At the practical implementation level, the Wai 2252 Māori AI and Data Framework guides organisations through defining Māori data and understanding governance obligations, meaningfully engaging with the diverse Māori communities who hold kaitiakitanga over that data, developing a Māori data taxonomy including sensitivity classifications such as Tapu, Noa, and Rāhui, and creating and embedding Te Tiriti and tikanga-based principles into existing data governance structures.

 

Despite the existence of these frameworks, the gap between principle and practice remains significant. Research comprehensively examining the current state of Māori data sovereignty and governance within New Zealand has highlighted a significant discrepancy between established frameworks and their practical implementation across various sectors. While the Algorithm Charter for Aotearoa New Zealand commits government agencies to reflect the principles of Te Tiriti o Waitangi, concerns have been raised that it contains nothing about the right for Māori to be active participants in the design process, nor provisions for the protection of Māori taonga. This gap is especially acute in commercial and platform contexts, where multinational corporations are under no equivalent obligation. There are fears that Māori data could be absorbed into commercial or government systems without appropriate consent or governance, and that AI systems trained primarily on global datasets may reproduce cultural bias or exclude Indigenous knowledge entirely.

 

6. Conclusion

Meta’s Digital Ghost Patent is not an isolated technical curiosity.
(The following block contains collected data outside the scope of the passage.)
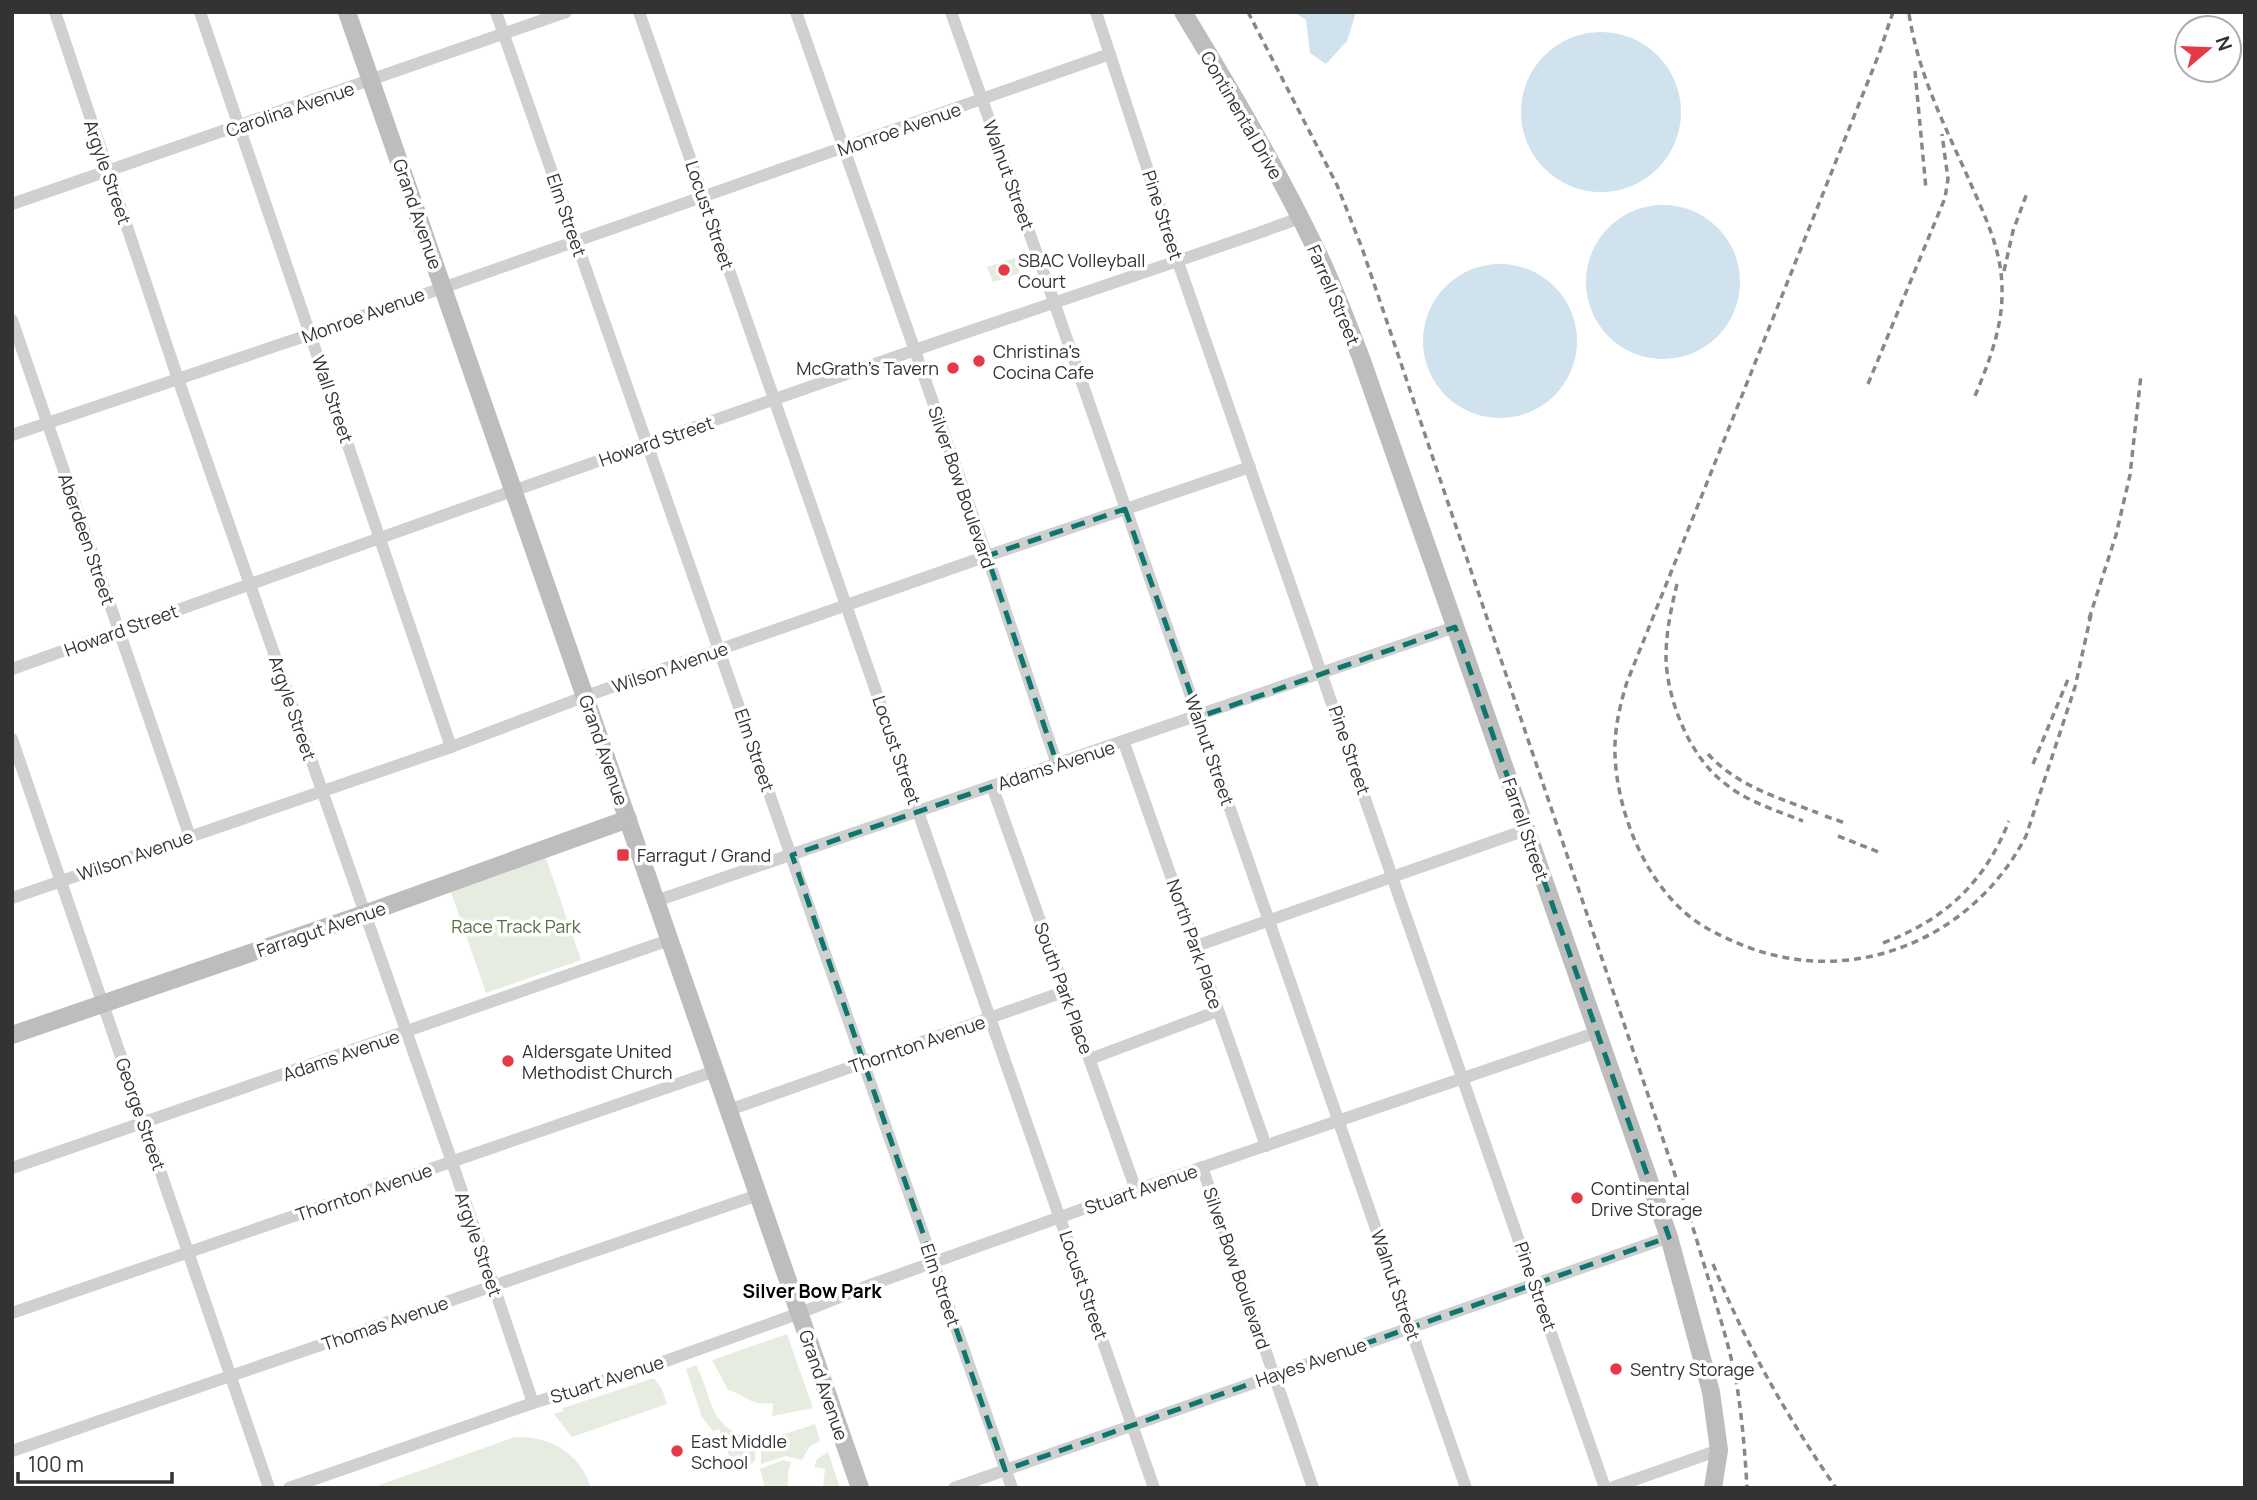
<svg xmlns="http://www.w3.org/2000/svg" width="2257" height="1500" viewBox="0 0 2257 1500" font-family="Manrope,sans-serif">
<style>
.green{fill:#e6ecdf}
.water{fill:#cfe2ee}
.lines{fill:none;stroke-linecap:round;stroke-linejoin:round}
.street{stroke:#d0d0d0;stroke-width:12}
.secondary{stroke:#bdbdbd;stroke-width:18}
.rail{stroke:#888;stroke-width:3.5;stroke-dasharray:7 5;stroke-linecap:butt}
.marked{fill:none;stroke:#0f766e;stroke-width:5;stroke-dasharray:14 9;stroke-linejoin:round}
.poi-dot{fill:#e63946;stroke:#fff;stroke-width:2.5}
.labels{text-anchor:middle;dominant-baseline:central;stroke-width:7;stroke-linejoin:round;paint-order:stroke}
.street-label{font-size:18px;fill:#333;stroke:#fff}
.poi-label{font-size:18px;fill:#333;stroke:#fff;text-anchor:start}
.park-label{font-size:18px;fill:#56703f;stroke:#fff}
.neighbourhood-label{font-size:19px;font-weight:bold;fill:#000;stroke:#fff}
</style>
<rect width="100%" height="100%" fill="#fff"/>
<!-- green -->
<g class="green">
<path d="M1015,258L1020,273L993,282L987,267Z"/>
<path d="M546,858L581,960L486,993L451,892Z"/>
<path d="M787,1334L813,1408L772,1416L773,1403C750,1406 748,1396 728,1390L712,1360Z"/>
<path d="M696,1365C714,1400 708,1430 756,1439L755,1460L753,1463L733,1466L719,1429L713,1431L702,1417L686,1369Z"/>
<path d="M654,1378L662,1389L667,1404L572,1437L554,1414L563,1411V1408Z"/>
<path d="M815,1424L820,1441L810,1446L802,1460L786,1456L761,1464V1439L773,1438Z"/>
<path d="M515,1437C551,1436 580,1453 591,1488H371Z"/>
<path d="M828,1452L840,1488H823L825,1469L814,1467L817,1459Z"/>
<path d="M783,1460L791,1462L788,1472V1488H765L760,1469Z"/>
</g>
<!-- water -->
<g class="water">
<path d="M1294,12H1356L1347,41L1326,64L1310,53L1306,20Z"/>
<circle cx="1601" cy="112" r="80"/>
<circle cx="1663" cy="282" r="77"/>
<circle cx="1500" cy="341" r="77"/>
</g>
<g class="lines">
<!-- street -->
<g class="street">
<path d="M55,12L178,379L452,1162L533,1403"/>
<path d="M200,12L451,747"/>
<path d="M496,12L1012,1488"/>
<path d="M639,12L1154,1488"/>
<path d="M796,12L987,556L1057,764"/>
<path d="M951,12L1054,302L1466,1488"/>
<path d="M1096,12L1178,262L1605,1488"/>
<path d="M12,204L566,12"/>
<path d="M12,320L190,837"/>
<path d="M12,435L311,334L1110,54"/>
<path d="M12,669C314,561 615,454 918,349C1045,305 1173,264 1300,218"/>
<path d="M12,739L269,1488"/>
<path d="M1124,743L1266,1146"/>
<path d="M992,786L1136,1190"/>
<path d="M12,898L451,747L586,696L987,556L1250,467"/>
<path d="M656,901C922,810 1189,720 1455,627"/>
<path d="M1196,946L1526,830"/>
<path d="M1090,1059L1218,1011"/>
<path d="M729,1110L1066,991"/>
<path d="M1202,1167L1313,1488"/>
<path d="M12,1168L669,940"/>
<path d="M12,1313L715,1071"/>
<path d="M12,1451L758,1195"/>
<path d="M289,1488L533,1403L663,1362L800,1313L870,1285L1136,1190L1598,1032"/>
<path d="M954,1488L1669,1237"/>
<path d="M1611,1488L1719,1450"/>
</g>
<!-- secondary -->
<g class="secondary">
<path d="M347,12L860,1488"/>
<path d="M1183,12C1233,94 1282,177 1323,264C1337,295 1349,327 1361,358L1669,1237L1711,1392L1719,1450L1713,1488"/>
<path d="M12,1035L364,914L628,819"/>
</g>
<!-- rail -->
<g class="rail">
<path d="M1248,12L1337,185L1362,248L1695,1234C1709,1283 1726,1331 1736,1380C1742,1416 1745,1452 1747,1488"/>
<path d="M1893,12L1879,54L1627,682C1620,705 1614,730 1615,755C1617,808 1641,871 1680,908C1695,923 1714,933 1733,941C1844,992 1971,943 2026,836L2075,687L2092,610"/>
<path d="M1909,14C1918,72 1942,120 1966,173C1982,210 2002,248 2002,289C2003,327 1989,362 1975,396"/>
<path d="M1915,71L1926,189"/>
<path d="M2004,271L2013,231L2027,193"/>
<path d="M1868,384L1945,198L1948,179L1942,134"/>
<path d="M1677,584C1671,609 1666,632 1666,658C1667,699 1689,755 1722,781C1745,801 1775,810 1803,821"/>
<path d="M2089,619L2116,535L2130,475L2141,375"/>
<path d="M1708,754C1737,786 1779,798 1818,813"/>
<path d="M2033,764L2069,677"/>
<path d="M1825,816L1845,823"/>
<path d="M1838,836L1881,853"/>
<path d="M1883,943C1945,920 1985,882 2009,821"/>
<path d="M1713,1264C1745,1343 1787,1417 1836,1488"/>
</g>
</g>
<!-- marked area -->
<path class="marked" d="M1125,509L1199,717L1455,627L1669,1237L1005,1470L792,855L1057,764L987,556Z"/>
<!-- markers -->
<g class="poi-dot">
<circle cx="1004" cy="270" r="7"/>
<circle cx="979" cy="361" r="7"/>
<circle cx="953" cy="368" r="7"/>
<rect x="616" y="848" width="14" height="14" rx="3.5"/>
<circle cx="508" cy="1061" r="7"/>
<circle cx="1577" cy="1198" r="7"/>
<circle cx="1616" cy="1369" r="7"/>
<circle cx="677" cy="1451" r="7"/>
</g>
<g class="labels">
<!-- street labels -->
<g class="street-label">
<text transform="translate(290 109) rotate(-19)">Carolina Avenue</text>
<text transform="translate(1242 115) rotate(60)">Continental Drive</text>
<text transform="translate(899 129) rotate(-19)">Monroe Avenue</text>
<text transform="translate(108 172) rotate(71)">Argyle Street</text>
<text transform="translate(1009 175) rotate(70)">Walnut Street</text>
<text transform="translate(418 214) rotate(71)">Grand Avenue</text>
<text transform="translate(567 215) rotate(71)">Elm Street</text>
<text transform="translate(710 215) rotate(71)">Locust Street</text>
<text transform="translate(1163 215) rotate(72)">Pine Street</text>
<text transform="translate(1334 295) rotate(67)">Farrell Street</text>
<text transform="translate(363 315) rotate(-20)">Monroe Avenue</text>
<text transform="translate(333 399) rotate(71)">Wall Street</text>
<text transform="translate(656 441) rotate(-19)">Howard Street</text>
<text transform="translate(962 487) rotate(71)">Silver Bow Boulevard</text>
<text transform="translate(87 539) rotate(71)">Aberdeen Street</text>
<text transform="translate(121 630) rotate(-20)">Howard Street</text>
<text transform="translate(670 667) rotate(-19)">Wilson Avenue</text>
<text transform="translate(293 708) rotate(71)">Argyle Street</text>
<text transform="translate(604 750) rotate(71)">Grand Avenue</text>
<text transform="translate(755 750) rotate(71)">Elm Street</text>
<text transform="translate(897 750) rotate(71)">Locust Street</text>
<text transform="translate(1210 750) rotate(71)">Walnut Street</text>
<text transform="translate(1350 750) rotate(71)">Pine Street</text>
<text transform="translate(1056 765) rotate(-18)">Adams Avenue</text>
<text transform="translate(1526 829) rotate(71)">Farrell Street</text>
<text transform="translate(135 855) rotate(-19)">Wilson Avenue</text>
<text transform="translate(321 929) rotate(-19)">Farragut Avenue</text>
<text transform="translate(1195 944) rotate(71)">North Park Place</text>
<text transform="translate(1064 988) rotate(70)">South Park Place</text>
<text transform="translate(917 1044) rotate(-19)">Thornton Avenue</text>
<text transform="translate(341 1055) rotate(-19)">Adams Avenue</text>
<text transform="translate(141 1114) rotate(71)">George Street</text>
<text transform="translate(1141 1189) rotate(-19)">Stuart Avenue</text>
<text transform="translate(364 1192) rotate(-19)">Thornton Avenue</text>
<text transform="translate(479 1244) rotate(71)">Argyle Street</text>
<text transform="translate(1237 1268) rotate(71)">Silver Bow Boulevard</text>
<text transform="translate(941 1285) rotate(71)">Elm Street</text>
<text transform="translate(1084 1285) rotate(71)">Locust Street</text>
<text transform="translate(1396 1285) rotate(71)">Walnut Street</text>
<text transform="translate(1536 1286) rotate(71)">Pine Street</text>
<text transform="translate(385 1323) rotate(-19)">Thomas Avenue</text>
<text transform="translate(1311 1362) rotate(-19)">Hayes Avenue</text>
<text transform="translate(607 1379) rotate(-18)">Stuart Avenue</text>
<text transform="translate(824 1385) rotate(71)">Grand Avenue</text>
</g>
<!-- poi labels -->
<g class="poi-label">
<text x="1018" y="260">SBAC Volleyball<tspan x="1018" dy="21">Court</tspan></text>
<text x="993" y="351">Christina's<tspan x="993" dy="21">Cocina Cafe</tspan></text>
<text x="939" y="368" text-anchor="end">McGrath's Tavern</text>
<text x="637" y="855">Farragut / Grand</text>
<text x="522" y="1051">Aldersgate United<tspan x="522" dy="21">Methodist Church</tspan></text>
<text x="1591" y="1188">Continental<tspan x="1591" dy="21">Drive Storage</tspan></text>
<text x="1630" y="1369">Sentry Storage</text>
<text x="691" y="1441">East Middle<tspan x="691" dy="21">School</tspan></text>
</g>
<!-- park labels -->
<g class="park-label">
<text x="516" y="926">Race Track Park</text>
</g>
<!-- neighbourhood labels -->
<g class="neighbourhood-label">
<text x="812" y="1291">Silver Bow Park</text>
</g>
</g>
<!-- border -->
<rect width="2257" height="1500" fill="none" stroke="#333333" stroke-width="28"/>
<!-- north arrow -->
<g transform="translate(2208 49) rotate(71)"><circle r="33" fill="#ffffff" stroke="#adadad" stroke-width="2"/>
<path d="M0-5L12 26L0 18L-12 26Z" fill="#e63946"/>
<text y="-10" font-size="19" font-weight="bold" text-anchor="middle" fill="#333333">N</text>
</g>
<!-- scale -->
<path d="M18 1472v10h154v-10" fill="none" stroke="#333333" stroke-width="3.5"/>
<text x="28" y="1472" font-size="21" fill="#333333" stroke="#ffffff" stroke-width="5" paint-order="stroke">100 m</text>
</svg>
It is the logical endpoint of a philosophy that has governed large technology platforms from the beginning that people are content. That their attention, their relationships, their words, and their data are raw material to be harvested, processed, and sold. That the only relevant measure of a human life is the engagement it generates.

 

For Māori, this philosophy is not unfamiliar. It echoes in a new domain the logic of colonisation, which also treated people as resources, stripped relational and spiritual context from what it took, and recirculated extracted value for the benefit of those who took it.

 

The answer is not to reject technology. It is to insist that technology be built in accordance with values that recognise the full humanity of all people including their spiritual dimensions, their relational obligations, and their dignity in death as in life. He Karetao, tikanga Māori, the Treaty of Waitangi, and the growing body of Indigenous Data Sovereignty scholarship all provide tools to do this. The question is whether governments, corporations, and communities have the will to use them.

 

Key References

Taiuru, K. (2024). He Karetao: A Māori AI Framework. www.taiuru.maori.nz.

CARE Principles for Indigenous Data Governance. (2020). Global Indigenous Data Alliance.

Meta Platforms Technologies LLC. (2025). Patent US12513102B2: Simulation of a User of a Social Networking System Using a Language Model.

Thurston, B. (2026). Meta Patented Your Ghost. Life With Machines. www.lifewithmachines.media.

Leverhulme Centre for the Future of Intelligence, University of Cambridge. Research on ‘Deadbots’ and Post-Mortem AI Simulation.

Oxford Internet Institute. (2023). Projections of Deceased Social Media Users.

 

DISCLAIMER: This post is the personal opinion of Dr Karaitiana Taiuru and is not reflective of the opinions of any organisation that Dr Karaitiana Taiuru is a member of or associates with, unless explicitly stated otherwise.